Lines from the beginning of the material below through the line that has "the following data" are to be reproduced exactly, but pictures are not.

# # # #

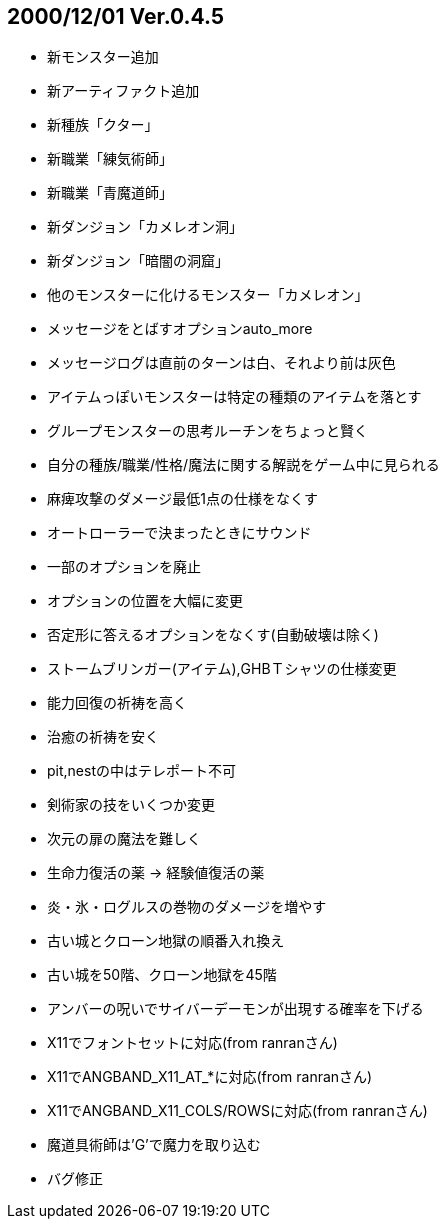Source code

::lang: ja
:doctype: article

## 2000/12/01 Ver.0.4.5

* 新モンスター追加
* 新アーティファクト追加
* 新種族「クター」
* 新職業「練気術師」
* 新職業「青魔道師」
* 新ダンジョン「カメレオン洞」
* 新ダンジョン「暗闇の洞窟」
* 他のモンスターに化けるモンスター「カメレオン」
* メッセージをとばすオプションauto_more
* メッセージログは直前のターンは白、それより前は灰色
* アイテムっぽいモンスターは特定の種類のアイテムを落とす
* グループモンスターの思考ルーチンをちょっと賢く
* 自分の種族/職業/性格/魔法に関する解説をゲーム中に見られる
* 麻痺攻撃のダメージ最低1点の仕様をなくす
* オートローラーで決まったときにサウンド
* 一部のオプションを廃止
* オプションの位置を大幅に変更
* 否定形に答えるオプションをなくす(自動破壊は除く)
* ストームブリンガー(アイテム),GHBＴシャツの仕様変更
* 能力回復の祈祷を高く
* 治癒の祈祷を安く
* pit,nestの中はテレポート不可
* 剣術家の技をいくつか変更
* 次元の扉の魔法を難しく
* 生命力復活の薬 → 経験値復活の薬
* 炎・氷・ログルスの巻物のダメージを増やす
* 古い城とクローン地獄の順番入れ換え
* 古い城を50階、クローン地獄を45階
* アンバーの呪いでサイバーデーモンが出現する確率を下げる
* X11でフォントセットに対応(from ranranさん)
* X11でANGBAND_X11_AT_*に対応(from ranranさん)
* X11でANGBAND_X11_COLS/ROWSに対応(from ranranさん)
* 魔道具術師は'G'で魔力を取り込む
* バグ修正

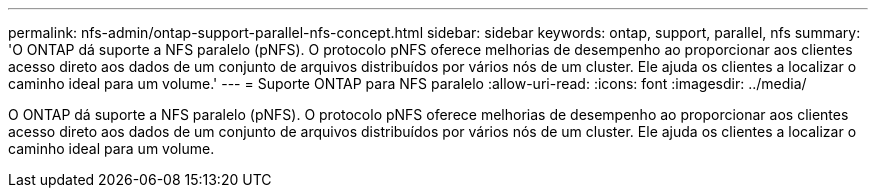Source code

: ---
permalink: nfs-admin/ontap-support-parallel-nfs-concept.html 
sidebar: sidebar 
keywords: ontap, support, parallel, nfs 
summary: 'O ONTAP dá suporte a NFS paralelo (pNFS). O protocolo pNFS oferece melhorias de desempenho ao proporcionar aos clientes acesso direto aos dados de um conjunto de arquivos distribuídos por vários nós de um cluster. Ele ajuda os clientes a localizar o caminho ideal para um volume.' 
---
= Suporte ONTAP para NFS paralelo
:allow-uri-read: 
:icons: font
:imagesdir: ../media/


[role="lead"]
O ONTAP dá suporte a NFS paralelo (pNFS). O protocolo pNFS oferece melhorias de desempenho ao proporcionar aos clientes acesso direto aos dados de um conjunto de arquivos distribuídos por vários nós de um cluster. Ele ajuda os clientes a localizar o caminho ideal para um volume.
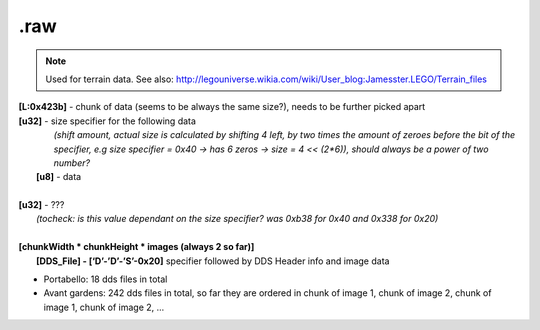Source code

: .raw
^^^^

.. note ::
	
	Used for terrain data.
	See also: http://legouniverse.wikia.com/wiki/User_blog:Jamesster.LEGO/Terrain_files 

| **[L:0x423b]** - chunk of data (seems to be always the same size?), needs to be further picked apart
| **[u32]** - size specifier for the following data
| 		*(shift amount, actual size is calculated by shifting 4 left, by two times the amount of zeroes before the bit of the specifier, e.g size specifier = 0x40 -> has 6 zeros -> size = 4 << (2*6)), should always be a power of two number?*
| 	**[u8]** - data
| 
| **[u32]** - ???
|	*(tocheck: is this value dependant on the size specifier? was 0xb38 for 0x40 and 0x338 for 0x20)*
| 
| **[chunkWidth * chunkHeight * images (always 2 so far)]**
| 	**[DDS_File] - [‘D’-’D’-’S’-0x20]** specifier followed by DDS Header info and image data

.. todo :: the rest of this, seems like there are a bunch more DDS_Files and more of that other data with the size specifiers, the only question is if they are in any particular order or random (possibly specified in the initial chunk of data)

* Portabello: 18 dds files in total
* Avant gardens: 242 dds files in total, so far they are ordered in chunk of image 1, chunk of image 2, chunk of image 1, chunk of image 2, ...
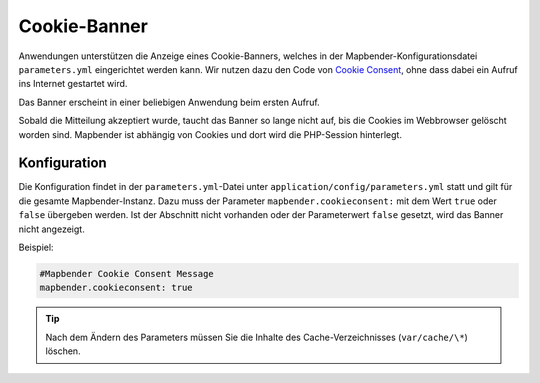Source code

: .. _cookieconsent_de:

Cookie-Banner
=============

Anwendungen unterstützen die Anzeige eines Cookie-Banners, welches in der Mapbender-Konfigurationsdatei ``parameters.yml`` eingerichtet werden kann. Wir nutzen dazu den Code von `Cookie Consent <https://cookieconsent.insites.com/>`_, ohne dass dabei ein Aufruf ins Internet gestartet wird.

Das Banner erscheint in einer beliebigen Anwendung beim ersten Aufruf.

.. image:: ../../../figures/cookiebanner.png
           :scale: 80

Sobald die Mitteilung akzeptiert wurde, taucht das Banner so lange nicht auf, bis die Cookies im Webbrowser gelöscht worden sind. Mapbender ist abhängig von Cookies und dort wird die PHP-Session hinterlegt.


Konfiguration
-------------

Die Konfiguration findet in der ``parameters.yml``-Datei unter ``application/config/parameters.yml`` statt und gilt für die gesamte Mapbender-Instanz. Dazu muss der Parameter  ``mapbender.cookieconsent:`` mit dem Wert ``true`` oder ``false`` übergeben werden. Ist der Abschnitt nicht vorhanden oder der Parameterwert ``false`` gesetzt, wird das Banner nicht angezeigt.

Beispiel:

.. code-block:: yaml

    #Mapbender Cookie Consent Message
    mapbender.cookieconsent: true


.. tip:: Nach dem Ändern des Parameters müssen Sie die Inhalte des Cache-Verzeichnisses (``var/cache/\*``) löschen.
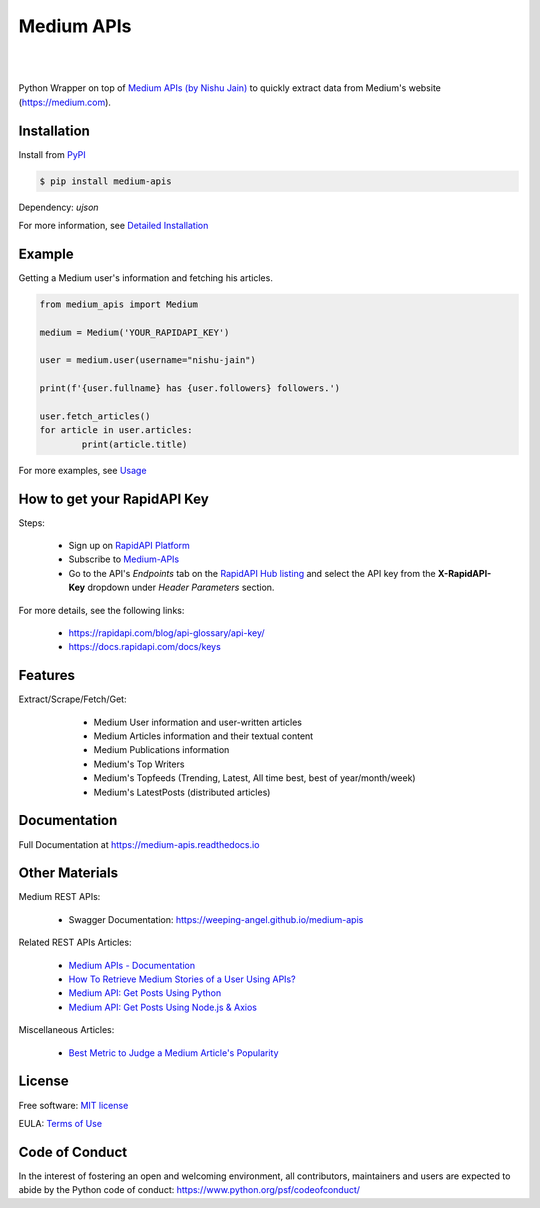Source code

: ..
        Readme page for github and PyPI

===========
Medium APIs
===========

.. image:: https://img.shields.io/pypi/v/medium-apis
        :target: https://pypi.python.org/pypi/medium_apis
        :alt: PYPI Package Version

.. image:: https://readthedocs.org/projects/medium-apis/badge/?version=latest
        :target: https://medium-apis.readthedocs.io/en/latest/?version=latest
        :alt: RTD Documentation Status

.. image:: https://github.com/weeping-angel/medium-apis/actions/workflows/tests.yml/badge.svg
        :alt: Github Actions Tests

|

.. image:: https://raw.githubusercontent.com/weeping-angel/medium-apis/main/docs/_static/MediumAPIs-Banner.png
        :align: center

|

..
        | Social Profiles:

        .. image:: https://img.shields.io/badge/Medium-12100E?style=for-the-badge&logo=medium&logoColor=white
                :target: https://nishu-jain.medium.com
                :alt: Author's Blog

        .. image:: https://img.shields.io/badge/-Stackoverflow-FE7A16?style=for-the-badge&logo=stack-overflow&logoColor=white
                :target: https://stackoverflow.com/users/17500503/weeping-angel
                :alt: StackOverflow Profile

        | Funding

        .. image:: https://img.shields.io/badge/PayPal-00457C?style=for-the-badge&logo=paypal&logoColor=white
                :target: https://www.paypal.com/paypalme/sanskarjain1997
                :alt: Paypal Link

Python Wrapper on top of `Medium APIs (by Nishu Jain) <https://rapidapi.com/nishujain1997.19@gmail.com/api/medium2/>`_ to quickly extract data from Medium's website (https://medium.com).

Installation
------------

Install from `PyPI <https://pypi.org/project/medium-apis/>`_

.. code-block:: console

        $ pip install medium-apis

Dependency: `ujson`

| For more information, see `Detailed Installation <https://medium-apis.readthedocs.io/en/latest/installation.html>`_

Example
-------

Getting a Medium user's information and fetching his articles.

.. code-block:: python

        from medium_apis import Medium
        
        medium = Medium('YOUR_RAPIDAPI_KEY')

        user = medium.user(username="nishu-jain")

        print(f'{user.fullname} has {user.followers} followers.')

        user.fetch_articles()
        for article in user.articles:
                print(article.title)


For more examples, see `Usage <https://medium-apis.readthedocs.io/en/latest/usage.html>`_ 

How to get your RapidAPI Key
----------------------------

Steps:

        - Sign up on `RapidAPI Platform <https://rapidapi.com/auth/sign-up>`_
        - Subscribe to `Medium-APIs <https://rapidapi.com/nishujain1997.19@gmail.com/api/medium2/pricing>`_
        - Go to the API's *Endpoints* tab on the `RapidAPI Hub listing <https://rapidapi.com/nishujain1997.19@gmail.com/api/medium2/>`_ and select the API key from the **X-RapidAPI-Key** dropdown under *Header Parameters* section.

For more details, see the following links:

        - https://rapidapi.com/blog/api-glossary/api-key/
        - https://docs.rapidapi.com/docs/keys

Features
--------

Extract/Scrape/Fetch/Get:
  
    - Medium User information and user-written articles
    - Medium Articles information and their textual content 
    - Medium Publications information
    - Medium's Top Writers
    - Medium's Topfeeds (Trending, Latest, All time best, best of year/month/week)
    - Medium's LatestPosts (distributed articles)

 .. 
        Applications
        ------------

Documentation
-------------

Full Documentation at https://medium-apis.readthedocs.io

Other Materials
---------------

Medium REST APIs:

        - Swagger Documentation: https://weeping-angel.github.io/medium-apis

Related REST APIs Articles:

        - `Medium APIs - Documentation <https://medium.com/p/3384e2d08667>`_
        - `How To Retrieve Medium Stories of a User Using APIs? <https://medium.com/p/fcdb1576558a>`_
        - `Medium API: Get Posts Using Python <https://medium.com/p/e8ca4331845e>`_
        - `Medium API: Get Posts Using Node.js & Axios <https://medium.com/p/a43894efaeab>`_

Miscellaneous Articles:

        - `Best Metric to Judge a Medium Article's Popularity <https://medium.com/p/cac577609bd4>`_

License
-------

Free software: `MIT license <https://raw.githubusercontent.com/weeping-angel/medium-apis/main/LICENSE>`_

EULA: `Terms of Use <https://medium-apis.readthedocs.io/en/latest/terms_of_use.html>`_

Code of Conduct
---------------

In the interest of fostering an open and welcoming environment, all contributors, maintainers 
and users are expected to abide by the Python code of conduct: https://www.python.org/psf/codeofconduct/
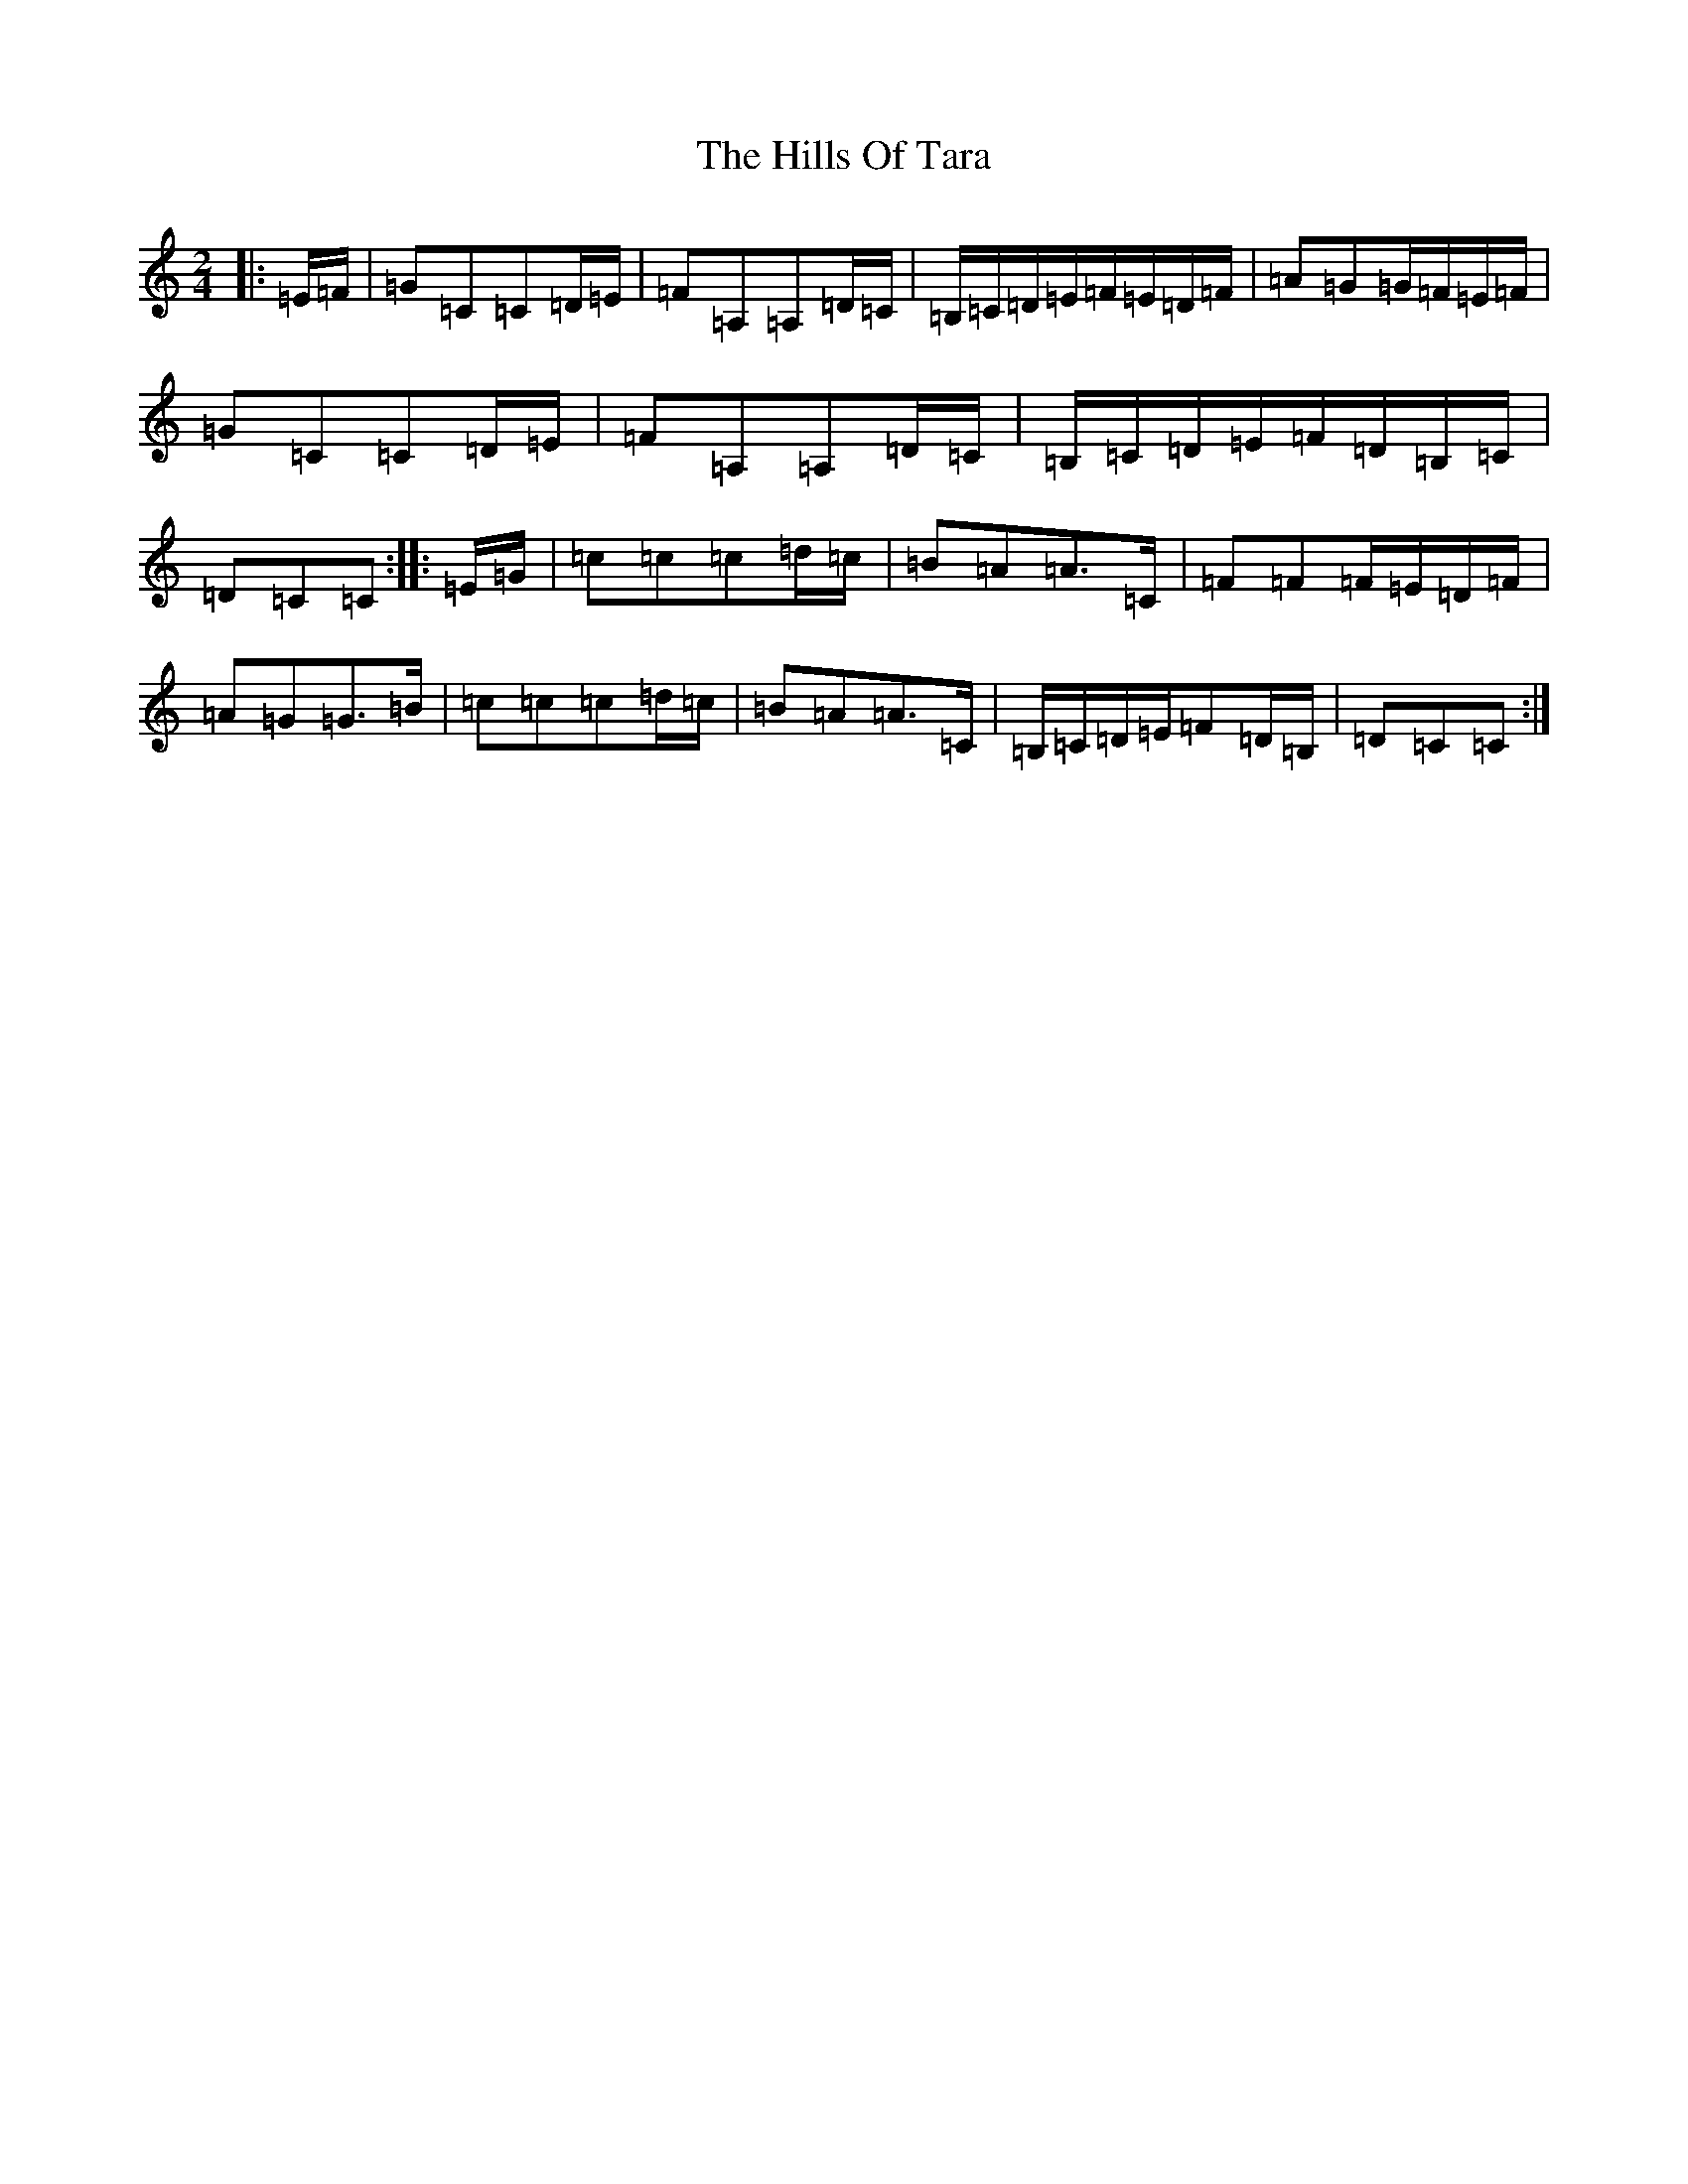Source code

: X: 9166
T: Hills Of Tara, The
S: https://thesession.org/tunes/2998#setting23314
Z: G Major
R: barndance
M:2/4
L:1/8
K: C Major
|:=E/2=F/2|=G=C=C=D/2=E/2|=F=A,=A,=D/2=C/2|=B,/2=C/2=D/2=E/2=F/2=E/2=D/2=F/2|=A=G=G/2=F/2=E/2=F/2|=G=C=C=D/2=E/2|=F=A,=A,=D/2=C/2|=B,/2=C/2=D/2=E/2=F/2=D/2=B,/2=C/2|=D=C=C:||:=E/2=G/2|=c=c=c=d/2=c/2|=B=A=A>=C|=F=F=F/2=E/2=D/2=F/2|=A=G=G>=B|=c=c=c=d/2=c/2|=B=A=A>=C|=B,/2=C/2=D/2=E/2=F=D/2=B,/2|=D=C=C:|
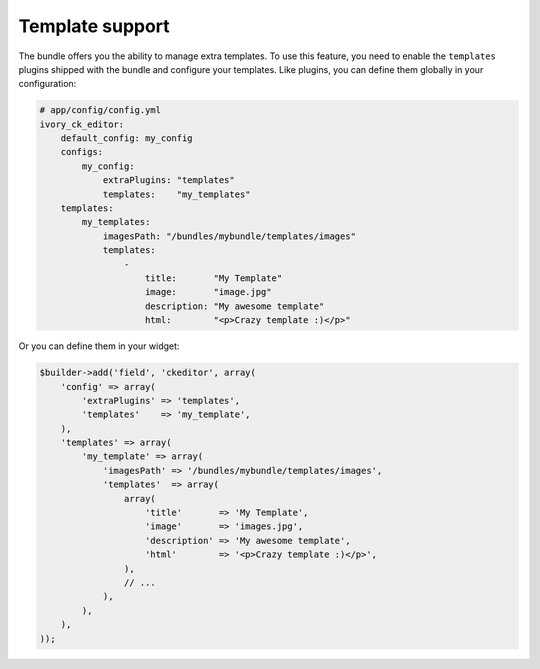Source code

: Template support
================

The bundle offers you the ability to manage extra templates. To use this
feature, you need to enable the ``templates`` plugins shipped with the bundle
and configure your templates. Like plugins, you can define them globally in
your configuration:

.. code-block:: yaml

    # app/config/config.yml
    ivory_ck_editor:
        default_config: my_config
        configs:
            my_config:
                extraPlugins: "templates"
                templates:    "my_templates"
        templates:
            my_templates:
                imagesPath: "/bundles/mybundle/templates/images"
                templates:
                    -
                        title:       "My Template"
                        image:       "image.jpg"
                        description: "My awesome template"
                        html:        "<p>Crazy template :)</p>"

Or you can define them in your widget:

.. code-block:: php

    $builder->add('field', 'ckeditor', array(
        'config' => array(
            'extraPlugins' => 'templates',
            'templates'    => 'my_template',
        ),
        'templates' => array(
            'my_template' => array(
                'imagesPath' => '/bundles/mybundle/templates/images',
                'templates'  => array(
                    array(
                        'title'       => 'My Template',
                        'image'       => 'images.jpg',
                        'description' => 'My awesome template',
                        'html'        => '<p>Crazy template :)</p>',
                    ),
                    // ...
                ),
            ),
        ),
    ));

# # # #

Written response ->
Source code

::lang: ja
:doctype: article

## 2000/12/01 Ver.0.4.5

* 新モンスター追加
* 新アーティファクト追加
* 新種族「クター」
* 新職業「練気術師」
* 新職業「青魔道師」
* 新ダンジョン「カメレオン洞」
* 新ダンジョン「暗闇の洞窟」
* 他のモンスターに化けるモンスター「カメレオン」
* メッセージをとばすオプションauto_more
* メッセージログは直前のターンは白、それより前は灰色
* アイテムっぽいモンスターは特定の種類のアイテムを落とす
* グループモンスターの思考ルーチンをちょっと賢く
* 自分の種族/職業/性格/魔法に関する解説をゲーム中に見られる
* 麻痺攻撃のダメージ最低1点の仕様をなくす
* オートローラーで決まったときにサウンド
* 一部のオプションを廃止
* オプションの位置を大幅に変更
* 否定形に答えるオプションをなくす(自動破壊は除く)
* ストームブリンガー(アイテム),GHBＴシャツの仕様変更
* 能力回復の祈祷を高く
* 治癒の祈祷を安く
* pit,nestの中はテレポート不可
* 剣術家の技をいくつか変更
* 次元の扉の魔法を難しく
* 生命力復活の薬 → 経験値復活の薬
* 炎・氷・ログルスの巻物のダメージを増やす
* 古い城とクローン地獄の順番入れ換え
* 古い城を50階、クローン地獄を45階
* アンバーの呪いでサイバーデーモンが出現する確率を下げる
* X11でフォントセットに対応(from ranranさん)
* X11でANGBAND_X11_AT_*に対応(from ranranさん)
* X11でANGBAND_X11_COLS/ROWSに対応(from ranranさん)
* 魔道具術師は'G'で魔力を取り込む
* バグ修正

Source code

: ---
permalink: nfs-admin/ontap-support-parallel-nfs-concept.html 
sidebar: sidebar 
keywords: ontap, support, parallel, nfs 
summary: 'O ONTAP dá suporte a NFS paralelo (pNFS). O protocolo pNFS oferece melhorias de desempenho ao proporcionar aos clientes acesso direto aos dados de um conjunto de arquivos distribuídos por vários nós de um cluster. Ele ajuda os clientes a localizar o caminho ideal para um volume.' 
---
= Suporte ONTAP para NFS paralelo
:allow-uri-read: 
:icons: font
:imagesdir: ../media/


[role="lead"]
O ONTAP dá suporte a NFS paralelo (pNFS). O protocolo pNFS oferece melhorias de desempenho ao proporcionar aos clientes acesso direto aos dados de um conjunto de arquivos distribuídos por vários nós de um cluster. Ele ajuda os clientes a localizar o caminho ideal para um volume.
Source code

: .raw
^^^^

.. note ::
	
	Used for terrain data.
	See also: http://legouniverse.wikia.com/wiki/User_blog:Jamesster.LEGO/Terrain_files 

| **[L:0x423b]** - chunk of data (seems to be always the same size?), needs to be further picked apart
| **[u32]** - size specifier for the following data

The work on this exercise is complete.